Exercise aim –
The entries below are to be repeated exactly as they stand.

Given data –
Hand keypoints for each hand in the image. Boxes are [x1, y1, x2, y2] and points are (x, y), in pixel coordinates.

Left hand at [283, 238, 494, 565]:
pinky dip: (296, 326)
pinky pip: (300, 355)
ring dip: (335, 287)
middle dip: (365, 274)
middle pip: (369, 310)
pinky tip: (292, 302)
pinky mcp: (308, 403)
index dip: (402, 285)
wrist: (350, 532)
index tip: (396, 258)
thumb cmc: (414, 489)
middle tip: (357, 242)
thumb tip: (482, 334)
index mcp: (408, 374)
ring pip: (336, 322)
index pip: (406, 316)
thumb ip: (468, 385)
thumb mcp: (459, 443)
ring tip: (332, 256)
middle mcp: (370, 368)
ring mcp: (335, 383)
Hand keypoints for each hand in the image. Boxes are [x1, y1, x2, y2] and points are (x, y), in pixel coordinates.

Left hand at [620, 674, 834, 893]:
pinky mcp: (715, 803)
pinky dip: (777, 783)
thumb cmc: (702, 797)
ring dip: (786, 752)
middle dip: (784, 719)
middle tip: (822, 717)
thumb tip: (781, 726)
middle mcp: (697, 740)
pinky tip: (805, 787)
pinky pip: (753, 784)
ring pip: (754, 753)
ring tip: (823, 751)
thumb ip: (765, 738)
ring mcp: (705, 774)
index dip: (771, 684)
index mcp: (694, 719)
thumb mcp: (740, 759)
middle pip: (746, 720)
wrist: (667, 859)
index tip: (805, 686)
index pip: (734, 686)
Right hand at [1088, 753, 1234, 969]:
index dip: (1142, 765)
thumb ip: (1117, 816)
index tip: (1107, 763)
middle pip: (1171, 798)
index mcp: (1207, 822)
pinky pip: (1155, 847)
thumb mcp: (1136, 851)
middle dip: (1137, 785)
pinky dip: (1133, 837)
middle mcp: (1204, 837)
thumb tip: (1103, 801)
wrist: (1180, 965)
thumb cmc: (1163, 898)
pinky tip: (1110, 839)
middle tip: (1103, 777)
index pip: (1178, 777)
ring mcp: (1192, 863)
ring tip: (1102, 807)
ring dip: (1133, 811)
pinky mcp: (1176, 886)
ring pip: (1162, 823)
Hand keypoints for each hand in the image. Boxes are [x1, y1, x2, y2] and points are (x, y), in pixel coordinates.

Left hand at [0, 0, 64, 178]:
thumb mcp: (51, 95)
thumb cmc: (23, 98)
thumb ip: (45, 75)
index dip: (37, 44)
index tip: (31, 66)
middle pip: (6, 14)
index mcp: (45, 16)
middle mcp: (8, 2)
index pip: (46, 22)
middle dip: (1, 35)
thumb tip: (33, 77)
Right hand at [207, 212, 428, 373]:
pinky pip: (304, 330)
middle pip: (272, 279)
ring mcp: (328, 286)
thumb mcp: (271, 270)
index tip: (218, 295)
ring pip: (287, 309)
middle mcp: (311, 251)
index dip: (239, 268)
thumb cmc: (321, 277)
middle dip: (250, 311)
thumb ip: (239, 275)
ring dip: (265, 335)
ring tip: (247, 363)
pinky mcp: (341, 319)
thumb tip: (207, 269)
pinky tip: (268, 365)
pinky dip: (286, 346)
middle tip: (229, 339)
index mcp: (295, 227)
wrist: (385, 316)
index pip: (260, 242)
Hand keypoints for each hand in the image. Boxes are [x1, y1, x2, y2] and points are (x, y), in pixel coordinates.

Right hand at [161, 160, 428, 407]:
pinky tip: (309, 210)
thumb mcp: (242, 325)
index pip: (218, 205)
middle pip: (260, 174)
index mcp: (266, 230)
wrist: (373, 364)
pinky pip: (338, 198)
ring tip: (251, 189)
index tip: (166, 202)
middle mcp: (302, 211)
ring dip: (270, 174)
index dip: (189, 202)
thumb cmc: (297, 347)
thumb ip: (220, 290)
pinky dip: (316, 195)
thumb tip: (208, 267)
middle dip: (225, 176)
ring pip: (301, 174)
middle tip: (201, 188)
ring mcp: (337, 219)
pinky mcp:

Expected answer –
Hand keypoints for each hand in the image. Boxes are [x1, y1, x2, y2] and points are (x, y), in pixel coordinates.

Left hand at [283, 238, 494, 565]:
pinky dip: (296, 326)
pinky pip: (300, 355)
ring dip: (335, 287)
middle dip: (365, 274)
middle pip: (369, 310)
pinky tip: (292, 302)
pinky mcp: (308, 403)
index dip: (402, 285)
wrist: (350, 532)
index tip: (396, 258)
thumb cmc: (414, 489)
middle tip: (357, 242)
thumb tip: (482, 334)
index mcp: (408, 374)
ring pip: (336, 322)
index pip: (406, 316)
thumb ip: (468, 385)
thumb mcp: (459, 443)
ring tip: (332, 256)
middle mcp: (370, 368)
ring mcp: (335, 383)
Hand keypoints for each hand in the image. Boxes are [x1, y1, x2, y2] and points are (x, y), in pixel coordinates.

Left hand at [620, 674, 834, 893]:
pinky mcp: (715, 803)
pinky dip: (777, 783)
thumb cmc: (702, 797)
ring dip: (786, 752)
middle dip: (784, 719)
middle tip: (822, 717)
thumb tip: (781, 726)
middle mcp: (697, 740)
pinky tip: (805, 787)
pinky pip: (753, 784)
ring pip: (754, 753)
ring tip: (823, 751)
thumb ip: (765, 738)
ring mcp: (705, 774)
index dip: (771, 684)
index mcp: (694, 719)
thumb mcp: (740, 759)
middle pip: (746, 720)
wrist: (667, 859)
index tip: (805, 686)
index pip: (734, 686)
Right hand at [1088, 753, 1234, 969]:
index dip: (1142, 765)
thumb ip: (1117, 816)
index tip: (1107, 763)
middle pip: (1171, 798)
index mcp: (1207, 822)
pinky pip: (1155, 847)
thumb mcp: (1136, 851)
middle dip: (1137, 785)
pinky dip: (1133, 837)
middle mcp: (1204, 837)
thumb tip: (1103, 801)
wrist: (1180, 965)
thumb cmc: (1163, 898)
pinky tip: (1110, 839)
middle tip: (1103, 777)
index pip: (1178, 777)
ring mcp: (1192, 863)
ring tip: (1102, 807)
ring dip: (1133, 811)
pinky mcp: (1176, 886)
ring pip: (1162, 823)
Hand keypoints for each hand in the image. Boxes are [x1, y1, x2, y2] and points are (x, y), in pixel coordinates.

Left hand at [0, 0, 64, 178]:
thumb mcp: (51, 95)
thumb cmc: (23, 98)
thumb ip: (45, 75)
index dip: (37, 44)
index tip: (31, 66)
middle pip: (6, 14)
index mcp: (45, 16)
middle mcp: (8, 2)
index pip: (46, 22)
middle dip: (1, 35)
thumb tip: (33, 77)
Right hand at [207, 212, 428, 373]:
pinky pip: (304, 330)
middle pip: (272, 279)
ring mcp: (328, 286)
thumb mcp: (271, 270)
index tip: (218, 295)
ring pip: (287, 309)
middle mcp: (311, 251)
index dip: (239, 268)
thumb cmc: (321, 277)
middle dip: (250, 311)
thumb ip: (239, 275)
ring dip: (265, 335)
ring tip: (247, 363)
pinky mcp: (341, 319)
thumb tip: (207, 269)
pinky tip: (268, 365)
pinky dip: (286, 346)
middle tip: (229, 339)
index mcp: (295, 227)
wrist: (385, 316)
index pip: (260, 242)
Hand keypoints for each hand in the image. Boxes are [x1, y1, x2, y2] and points are (x, y), in pixel coordinates.

Right hand at [161, 160, 428, 407]:
pinky tip: (309, 210)
thumb mcp: (242, 325)
index pip: (218, 205)
middle pip: (260, 174)
index mcp: (266, 230)
wrist: (373, 364)
pinky pip: (338, 198)
ring tip: (251, 189)
index tip: (166, 202)
middle mcp: (302, 211)
ring dip: (270, 174)
index dip: (189, 202)
thumb cmc: (297, 347)
thumb ip: (220, 290)
pinky dip: (316, 195)
thumb tip: (208, 267)
middle dip: (225, 176)
ring pip: (301, 174)
middle tip: (201, 188)
ring mcp: (337, 219)
pinky mcp:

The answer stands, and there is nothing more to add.